In reply to remus:
> Do you think rockfax will convert to being digital first at some point? i.e. will the database + interactive topos become the reference rather than the books? From my totally naive "wouldn't it be easier if you just..." point of view, I would have thought going from a structured database in to a book format would have be easier than doing things the other way round.
We've thought a lot about this. I'd love to remove some of the complexity, and this idea seems at first blush like it could do that. But every time I think through the implications, I come to the conclusion that it just wouldn't work that well for us. There's a few reasons for this:
A very large portion of the work in making a book is the layout. This can't be automated. So a DB-first system would, at best, spit out a load of topos and route descriptions that would then need laying out by a human. As soon as you have this half-automated system you end up with two "sources of truth". Imagine the situation where you've done the initial DB to InDesign export, then spent months working on the book, then you get corrections for some routes. You now have to put them into two places. If the DB-export was 100% automated you'd just put them in the DB and press the "generate book" button again, but it wouldn't be. We do have that the other way around though already; any changes to the book information can be extracted and inserted into the database in a few clicks.
Another big one is that we're beginning to act as a platform for third parties to publish their guides on (the SMC is the first publisher to get on board). Any back catalogue is going to be InDesign based, so a DB-first setup won't help there.
In the end, we've already got the system we've got, so making a new one that doesn't totally replace it, and remove all of the problems we face would just add to the size and complexity of it all.
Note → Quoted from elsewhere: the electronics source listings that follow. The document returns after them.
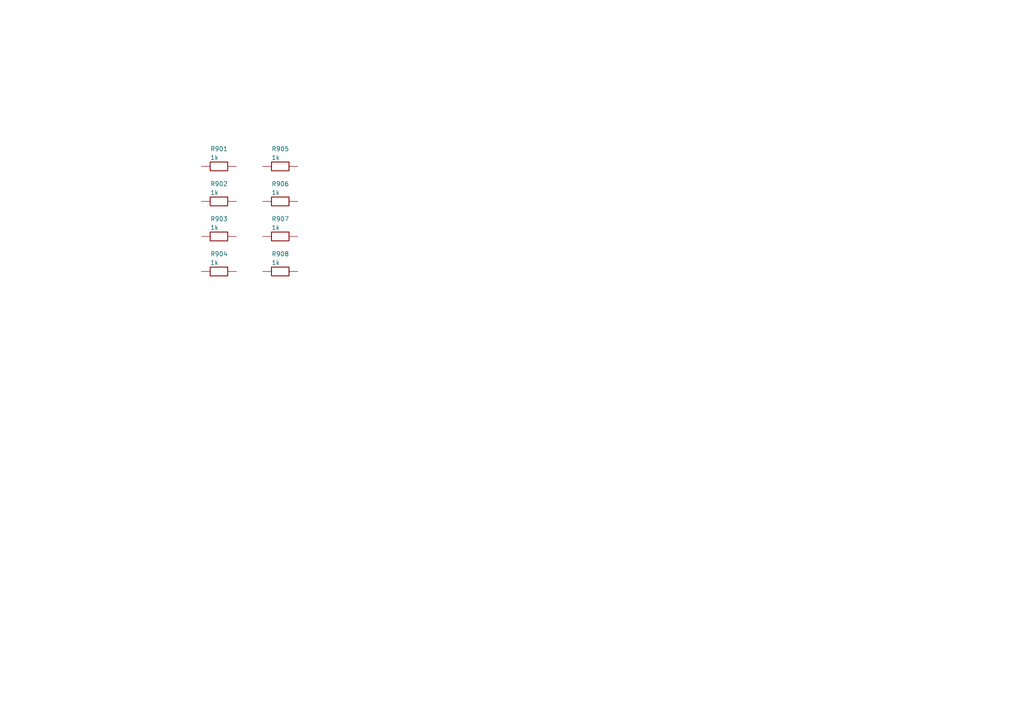
<source format=kicad_sch>
(kicad_sch (version 20211123) (generator eeschema)

  (uuid 6ca3c38c-4e71-4202-b6c1-1b25f04a27ae)

  (paper "A4")

  (lib_symbols
    (symbol "Passives:R1206" (pin_numbers hide) (pin_names (offset 0)) (in_bom yes) (on_board yes)
      (property "Reference" "R" (id 0) (at -2.54 5.08 0)
        (effects (font (size 1.27 1.27)) (justify left))
      )
      (property "Value" "R1206" (id 1) (at -2.54 2.54 0)
        (effects (font (size 1.27 1.27)) (justify left))
      )
      (property "Footprint" "Passives:R1206M" (id 2) (at -2.54 -2.54 0)
        (effects (font (size 1.27 1.27)) (justify left) hide)
      )
      (property "Datasheet" "" (id 3) (at 0 0 0)
        (effects (font (size 1.27 1.27)) hide)
      )
      (property "ki_keywords" "r res resistor" (id 4) (at 0 0 0)
        (effects (font (size 1.27 1.27)) hide)
      )
      (property "ki_description" "Resistor" (id 5) (at 0 0 0)
        (effects (font (size 1.27 1.27)) hide)
      )
      (property "ki_fp_filters" "PASSIVES:RC1206M" (id 6) (at 0 0 0)
        (effects (font (size 1.27 1.27)) hide)
      )
      (symbol "R1206_0_1"
        (polyline
          (pts
            (xy 2.54 1.27)
            (xy 2.54 -1.27)
            (xy -2.54 -1.27)
            (xy -2.54 1.27)
            (xy 2.54 1.27)
          )
          (stroke (width 0.254) (type default) (color 0 0 0 0))
          (fill (type none))
        )
      )
      (symbol "R1206_1_1"
        (pin passive line (at -5.08 0 0) (length 2.54)
          (name "~" (effects (font (size 1.27 1.27))))
          (number "1" (effects (font (size 1.27 1.27))))
        )
        (pin passive line (at 5.08 0 180) (length 2.54)
          (name "~" (effects (font (size 1.27 1.27))))
          (number "2" (effects (font (size 1.27 1.27))))
        )
      )
    )
  )


  (symbol (lib_id "Passives:R1206") (at 63.5 48.26 0)
    (in_bom yes) (on_board yes)
    (uuid 00000000-0000-0000-0000-00005c66f7b3)
    (property "Reference" "R901" (id 0) (at 60.96 43.18 0)
      (effects (font (size 1.27 1.27)) (justify left))
    )
    (property "Value" "1k" (id 1) (at 60.96 45.72 0)
      (effects (font (size 1.27 1.27)) (justify left))
    )
    (property "Footprint" "Passives:R1206M" (id 2) (at 60.96 50.8 0)
      (effects (font (size 1.27 1.27)) (justify left) hide)
    )
    (property "Datasheet" "" (id 3) (at 63.5 48.26 0)
      (effects (font (size 1.27 1.27)) hide)
    )
    (pin "1" (uuid e65b62be-e01b-4688-a999-1d1be370c4ae))
    (pin "2" (uuid 82be7aae-5d06-4178-8c3e-98760c41b054))
  )

  (symbol (lib_id "Passives:R1206") (at 63.5 58.42 0)
    (in_bom yes) (on_board yes)
    (uuid 00000000-0000-0000-0000-00005c66f845)
    (property "Reference" "R902" (id 0) (at 60.96 53.34 0)
      (effects (font (size 1.27 1.27)) (justify left))
    )
    (property "Value" "1k" (id 1) (at 60.96 55.88 0)
      (effects (font (size 1.27 1.27)) (justify left))
    )
    (property "Footprint" "Passives:R1206M" (id 2) (at 60.96 60.96 0)
      (effects (font (size 1.27 1.27)) (justify left) hide)
    )
    (property "Datasheet" "" (id 3) (at 63.5 58.42 0)
      (effects (font (size 1.27 1.27)) hide)
    )
    (pin "1" (uuid 7a4ce4b3-518a-4819-b8b2-5127b3347c64))
    (pin "2" (uuid 20c315f4-1e4f-49aa-8d61-778a7389df7e))
  )

  (symbol (lib_id "Passives:R1206") (at 63.5 68.58 0)
    (in_bom yes) (on_board yes)
    (uuid 00000000-0000-0000-0000-00005c66f85d)
    (property "Reference" "R903" (id 0) (at 60.96 63.5 0)
      (effects (font (size 1.27 1.27)) (justify left))
    )
    (property "Value" "1k" (id 1) (at 60.96 66.04 0)
      (effects (font (size 1.27 1.27)) (justify left))
    )
    (property "Footprint" "Passives:R1206M" (id 2) (at 60.96 71.12 0)
      (effects (font (size 1.27 1.27)) (justify left) hide)
    )
    (property "Datasheet" "" (id 3) (at 63.5 68.58 0)
      (effects (font (size 1.27 1.27)) hide)
    )
    (pin "1" (uuid 8d0c1d66-35ef-4a53-a28f-436a11b54f42))
    (pin "2" (uuid 6fd4442e-30b3-428b-9306-61418a63d311))
  )

  (symbol (lib_id "Passives:R1206") (at 63.5 78.74 0)
    (in_bom yes) (on_board yes)
    (uuid 00000000-0000-0000-0000-00005c66f87b)
    (property "Reference" "R904" (id 0) (at 60.96 73.66 0)
      (effects (font (size 1.27 1.27)) (justify left))
    )
    (property "Value" "1k" (id 1) (at 60.96 76.2 0)
      (effects (font (size 1.27 1.27)) (justify left))
    )
    (property "Footprint" "Passives:R1206M" (id 2) (at 60.96 81.28 0)
      (effects (font (size 1.27 1.27)) (justify left) hide)
    )
    (property "Datasheet" "" (id 3) (at 63.5 78.74 0)
      (effects (font (size 1.27 1.27)) hide)
    )
    (pin "1" (uuid 382ca670-6ae8-4de6-90f9-f241d1337171))
    (pin "2" (uuid 0e8f7fc0-2ef2-4b90-9c15-8a3a601ee459))
  )

  (symbol (lib_id "Passives:R1206") (at 81.28 48.26 0)
    (in_bom yes) (on_board yes)
    (uuid 00000000-0000-0000-0000-00005c66f897)
    (property "Reference" "R905" (id 0) (at 78.74 43.18 0)
      (effects (font (size 1.27 1.27)) (justify left))
    )
    (property "Value" "1k" (id 1) (at 78.74 45.72 0)
      (effects (font (size 1.27 1.27)) (justify left))
    )
    (property "Footprint" "Passives:R1206M" (id 2) (at 78.74 50.8 0)
      (effects (font (size 1.27 1.27)) (justify left) hide)
    )
    (property "Datasheet" "" (id 3) (at 81.28 48.26 0)
      (effects (font (size 1.27 1.27)) hide)
    )
    (pin "1" (uuid cff34251-839c-4da9-a0ad-85d0fc4e32af))
    (pin "2" (uuid d5b800ca-1ab6-4b66-b5f7-2dda5658b504))
  )

  (symbol (lib_id "Passives:R1206") (at 81.28 58.42 0)
    (in_bom yes) (on_board yes)
    (uuid 00000000-0000-0000-0000-00005c66f8d7)
    (property "Reference" "R906" (id 0) (at 78.74 53.34 0)
      (effects (font (size 1.27 1.27)) (justify left))
    )
    (property "Value" "1k" (id 1) (at 78.74 55.88 0)
      (effects (font (size 1.27 1.27)) (justify left))
    )
    (property "Footprint" "Passives:R1206M" (id 2) (at 78.74 60.96 0)
      (effects (font (size 1.27 1.27)) (justify left) hide)
    )
    (property "Datasheet" "" (id 3) (at 81.28 58.42 0)
      (effects (font (size 1.27 1.27)) hide)
    )
    (pin "1" (uuid 309b3bff-19c8-41ec-a84d-63399c649f46))
    (pin "2" (uuid 8c0807a7-765b-4fa5-baaa-e09a2b610e6b))
  )

  (symbol (lib_id "Passives:R1206") (at 81.28 68.58 0)
    (in_bom yes) (on_board yes)
    (uuid 00000000-0000-0000-0000-00005c66f8fb)
    (property "Reference" "R907" (id 0) (at 78.74 63.5 0)
      (effects (font (size 1.27 1.27)) (justify left))
    )
    (property "Value" "1k" (id 1) (at 78.74 66.04 0)
      (effects (font (size 1.27 1.27)) (justify left))
    )
    (property "Footprint" "Passives:R1206M" (id 2) (at 78.74 71.12 0)
      (effects (font (size 1.27 1.27)) (justify left) hide)
    )
    (property "Datasheet" "" (id 3) (at 81.28 68.58 0)
      (effects (font (size 1.27 1.27)) hide)
    )
    (pin "1" (uuid 057af6bb-cf6f-4bfb-b0c0-2e92a2c09a47))
    (pin "2" (uuid 935f462d-8b1e-4005-9f1e-17f537ab1756))
  )

  (symbol (lib_id "Passives:R1206") (at 81.28 78.74 0)
    (in_bom yes) (on_board yes)
    (uuid 00000000-0000-0000-0000-00005c66f921)
    (property "Reference" "R908" (id 0) (at 78.74 73.66 0)
      (effects (font (size 1.27 1.27)) (justify left))
    )
    (property "Value" "1k" (id 1) (at 78.74 76.2 0)
      (effects (font (size 1.27 1.27)) (justify left))
    )
    (property "Footprint" "Passives:R1206M" (id 2) (at 78.74 81.28 0)
      (effects (font (size 1.27 1.27)) (justify left) hide)
    )
    (property "Datasheet" "" (id 3) (at 81.28 78.74 0)
      (effects (font (size 1.27 1.27)) hide)
    )
    (pin "1" (uuid a5e521b9-814e-4853-a5ac-f158785c6269))
    (pin "2" (uuid 262f1ea9-0133-4b43-be36-456207ea857c))
  )
)

</source>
> I'd also be interested to understand how you deal with changes in formatting between different books. I imagine the layout in the books has evolved through time, so is it tricky accounting for those changes when you're extracting the data?
This was a big deal in the beginning. We had all these books we wanted to put into rfdigital, some made that year and some made eight years before, so the variation was massive. And the variation in consistency of conventions was massive, that was the big problem. It was dealt with either by adding flexibility to the parser (which uses contextual information to do with the current page or object in InDesign and a collection of regular-expression patterns for breaking apart text), or sometimes by admitting that not everything needs to be automated and just fixing the broken bits in InDesign when I came across them.
Often in old books, somethings will have been done differently to now, but consistently at least, so it's way easier to write a throwaway script for InDesign to globally change these things than it is to add more rules to the parsing engine to account for them.